しかも、その増税分の使ひ道がこれまたバカバカしかつたりして、ますます働く意欲が落ちていく。
至極普通のことだと思ふ。
あるいは先週の「オイコミノア」だ。
「子育ての経済学」といふ副題で、就学前教育でこどもの非認知能力を育むことの大切さなどを取り扱つてゐた。
不明にして知らなかつたが、2000年にノーベル経済学賞を受賞した研究なのらしい。
認知能力とは学力やIQのやうなテストでわかるもの、非認知能力とは一見わかりづらい個人の形質をいふのらしい。
有り体にいふと、非認知能力とは協調性とか我慢強さ、発想力、さういつたものをさすのらしい。
この番組を見て、「ああ、自分がダメなのは非認知能力が低いからなのか」としみじみ思つた。
そして、どうも番組の感じからすると、非認知能力は六歳までの育て方が重要なのらしい。
もういまさらどうにもならない感じなのだつた。
2000年にノーベル経済学賞を受賞したヘックマンは、その後の論文で、「非認知能力」を「性格スキル(character skills)」と言ひ換へたといふ。

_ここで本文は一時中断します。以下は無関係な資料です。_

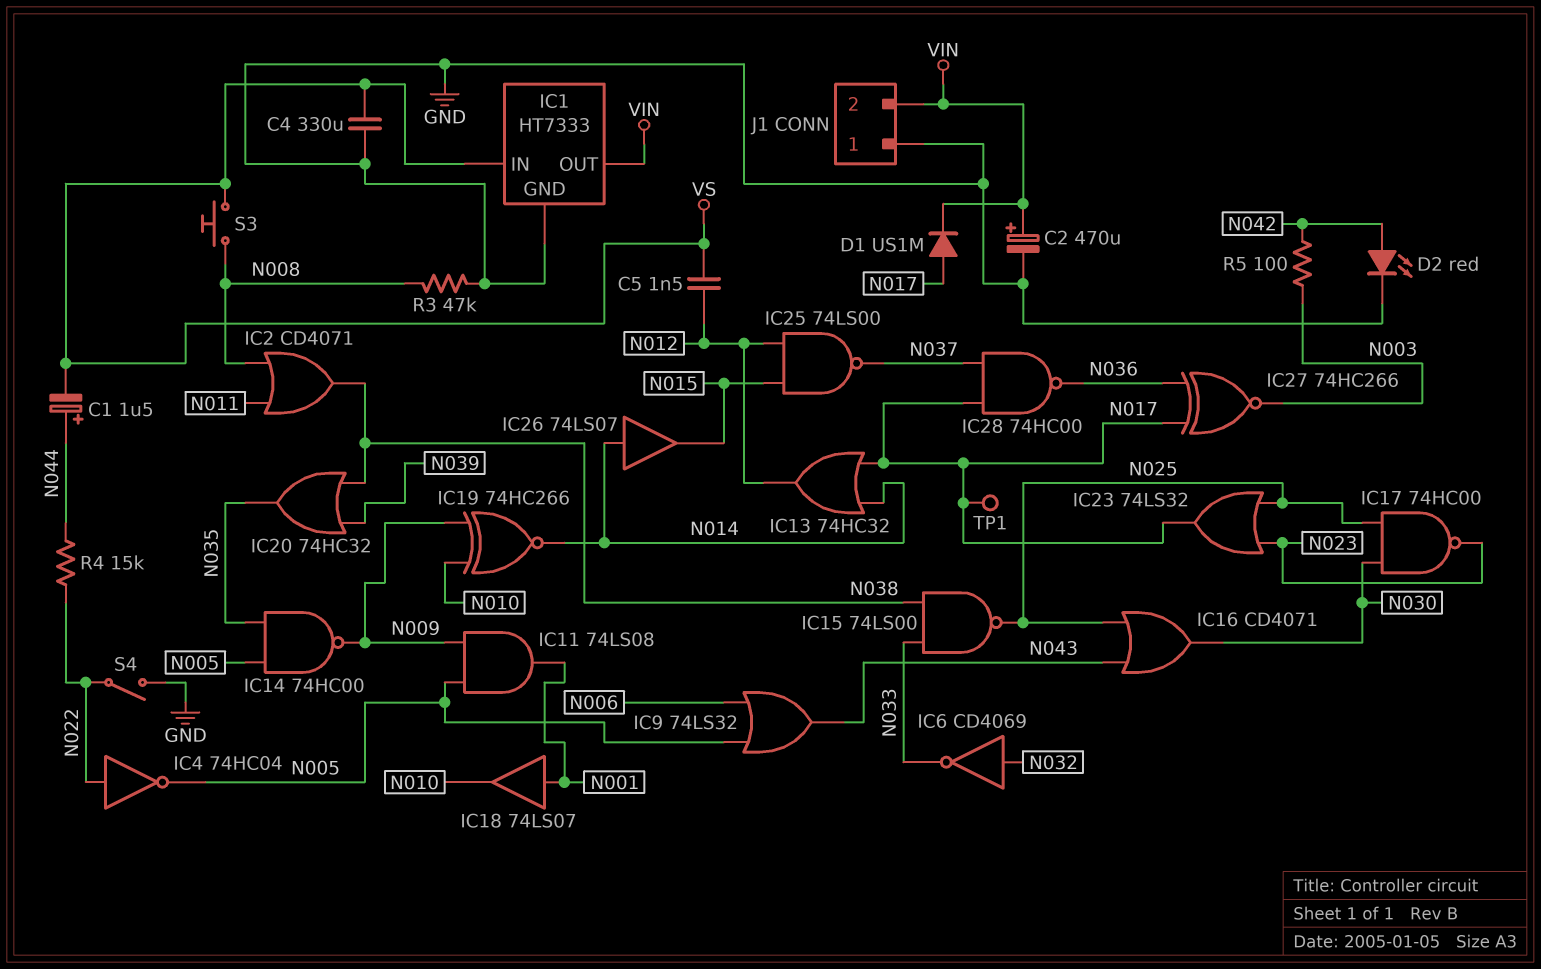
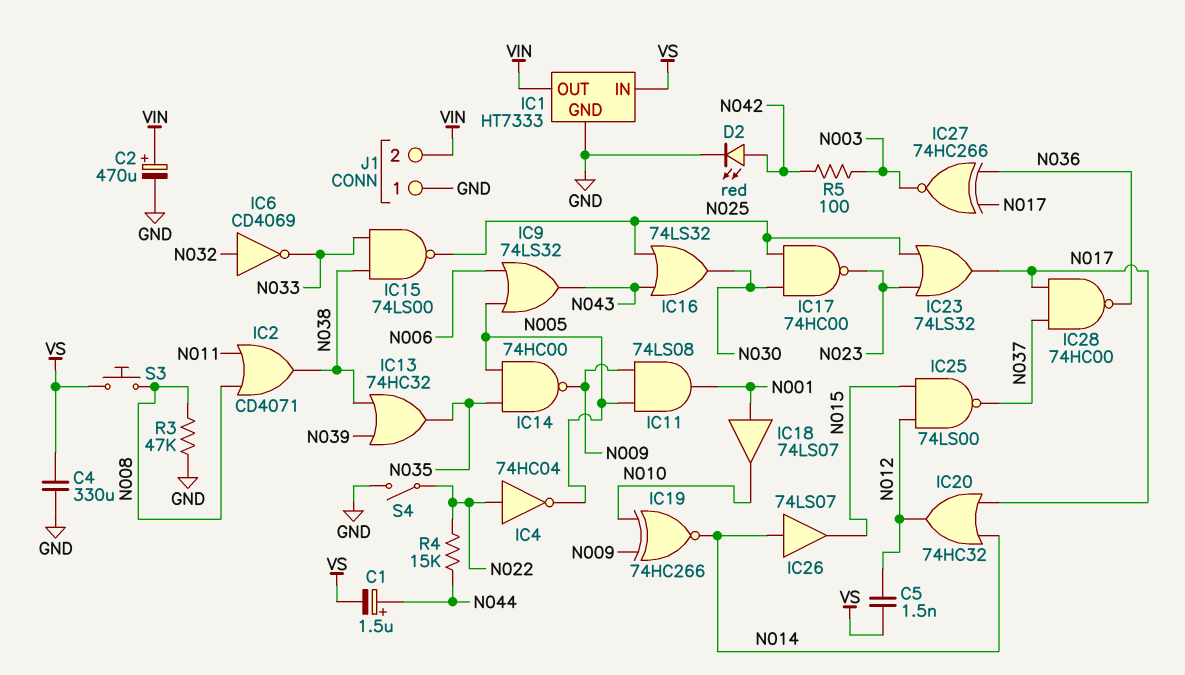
D1: diode US1M (A N017, K VIN) -> none
IC13: OR 74HC32 (in N014, in N017, out N012) -> OR 74HC32 (in N038, in N039, out N035)
IC16: OR CD4071 (in N025, in N043, out N030) -> OR 74LS32 (in N025, in N043, out N030)
IC20: OR 74HC32 (in N038, in N039, out N035) -> OR 74HC32 (in N014, in N017, out N012)
TP1: test point (N017) -> none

そして、性格スキルは大人になつてからでも変へられるともいふてゐるのらしい。
でもさ、「性格スキル」つてぱつと見た感じではわからないものなんでせう。
どうも精神論とかでねぢふせてくる相手が出てきさうな気がして仕方がない。
「いまあなたの収入が低いのは性格スキルが低いからです。性格スキルをあげれば収入増間違ひなしですよ」と云つてやつてくるのはアヤシげな新興宗教まがひの詐欺師なんぢやあるまいか。
まあ、さういふ手合ひにだまされないのも「性格スキル」のうちなのだらうが(ゆゑに「性格スキル」と名付けたのはどうかと思ふわけだが)、そもそもその性格スキルが低いから日々苦労してゐるわけであつてさ。
などと、思考はどんどん暗い方向に向かつてゆく。
ちなみにやつがれは、学校に通つてゐたころはほぼ無遅刻だつた。
高校生のときにバス通学だつたので、バスのせゐで遅れたことが何度かあつたくらゐである。
それ以外の徒歩や自転車で通学できるあひだは無遅刻だつた。
これは「性格スキル」の中では「真面目さ」に分類される。
そして「真面目さ」は「性格スキル」の中でもかなり重要であるのらしい。
あー、さうなんですか、と、我と我が身を振り返つて思ふ。
「性格スキル」も案外信頼するに足らないものなのかも?
あとこれは少し前の放映になるけれど、「忍たま乱太郎」で食堂のをばちやんがやる気を失ふといふ話があつた。
「忍たま乱太郎」の食堂のをばちやんといへば、「お残しは許しまへんで」で有名な、下手すると番組一の猛者である。
そのをばちやんが、「毎日毎日生徒や先生のために食事ばかり作つてゐて、あたしこれでいいのかしら」と悩む。
あのをばちやんでさへ、悩む。
さうなんだ、あんな、食堂のをばちやんであることが天職で、日々生き甲斐に燃えてゐるをばちやんでさへ、悩むんだ。
食堂のをばちやんは、また、番組一性格スキルの高い登場人物でもあると思はれる。
そのをばちやんにして、自分が日々やつてゐることに疑ひを持つ。
結局、乱太郎の描いた働くをばちやんの絵を見て、をばちやんはやる気を取り戻す。
残念ながらやつがれにはをばちやんにとつての乱太郎にあたる人物がゐない。
自分でなんとかしなければならない。
テレビ番組を見て落ち込む所以である。